Modified from Burlap and Barrel
Ingredients:
1 lb shrimp, peeled and deveined
Salt to season
2 - 3 T ghee or oil
1 large onion, thinly sliced
1 red bell pepper, thinly sliced
1/4 t salt
5 garlic cloves, sliced
1 2" piece ginger, peeled and julienned
1 can (13.5 oz) coconut milk, shaken
1/2 c water
4 t sugar
1 qt shishito peppers
1/4 c cilantro, sliced
Juice of 1 lime
Methodology:
If the shrimp are frozen, defrost in a large bowl in cool water in the fridge, with 2 T salt. If shrimp are thawed, season with 1 t salt and set aside.
Heat the ghee in a large dutch oven over medium heat. Add the onion and pepper, season with salt, and cook until the onion is translucent and softened.

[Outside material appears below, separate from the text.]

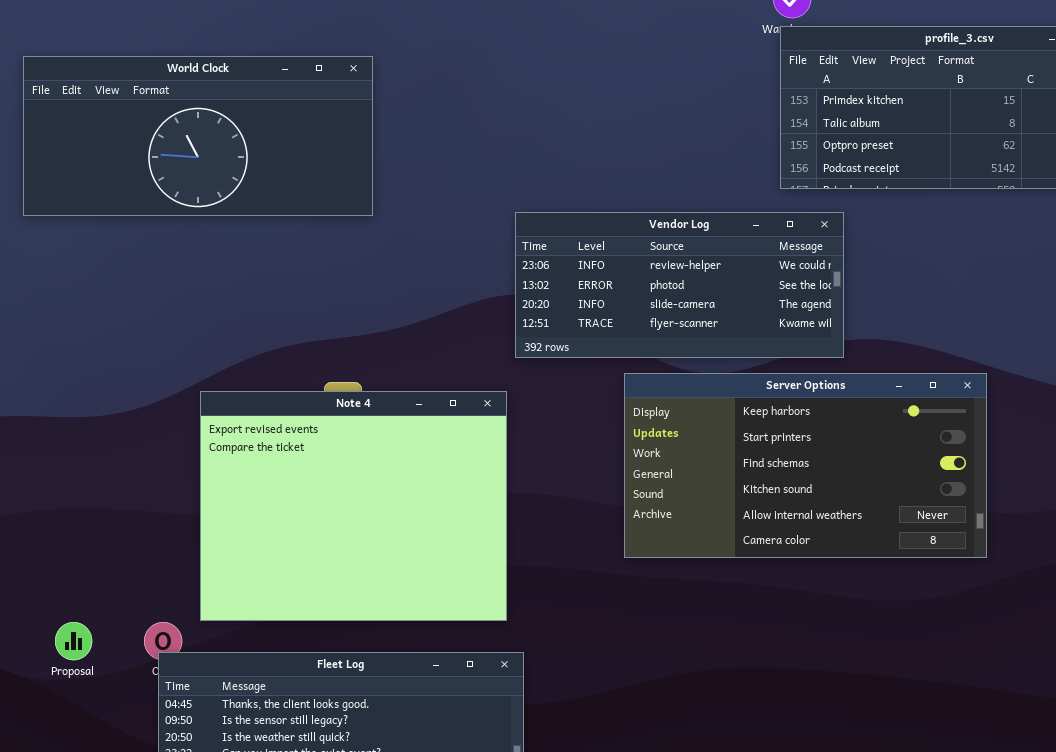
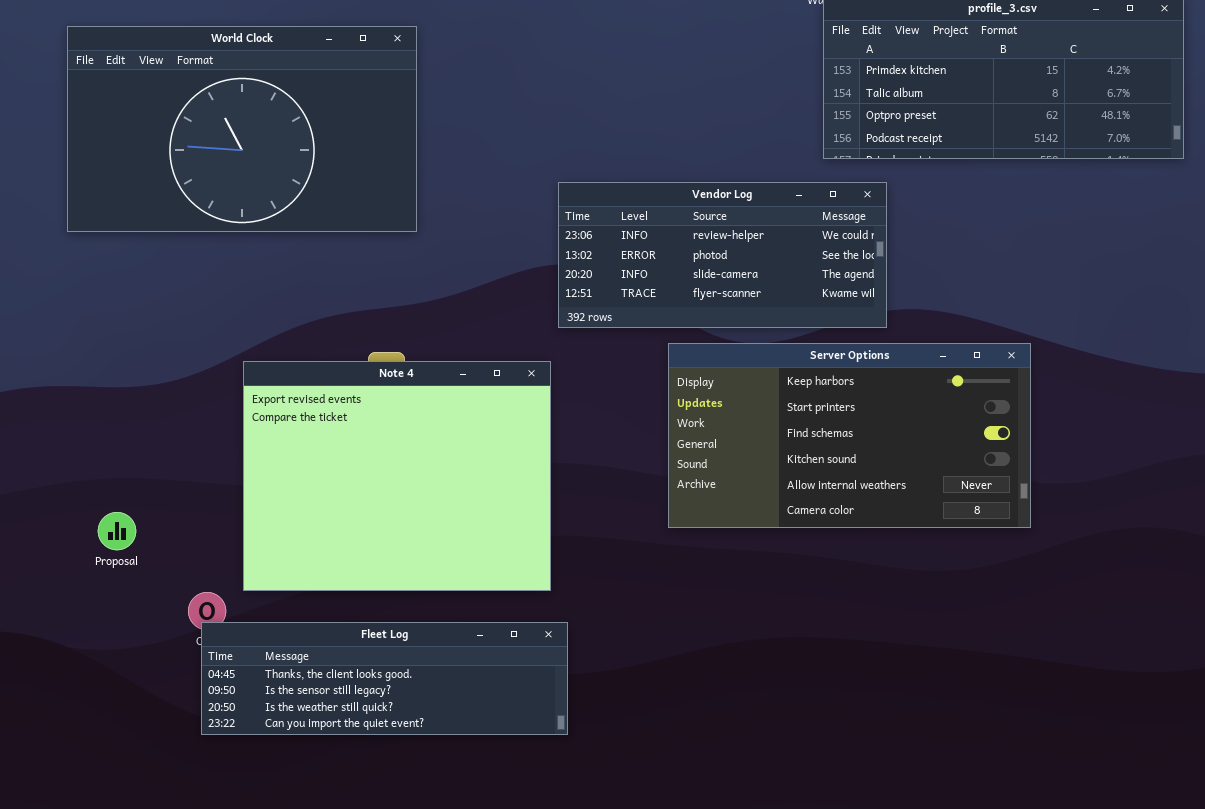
World Clock: [23,56,373,216] -> [67,26,417,232], resized
Proposal: [55,622,92,660] -> [98,512,136,550], moved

Add garlic and ginger, and cook for another 2 minutes.
Add the spice blend, as well as more ghee if necessary. Cook for 40 seconds, stirring constantly.
Deglaze with coconut milk and water. Add sugar, knorr powder and shishito peppers, and cover. Cook 7 minutes.
Taste for seasoning. Add shrimp and cook 2 minutes. Add cilantro and lime, and serve with rice and naan.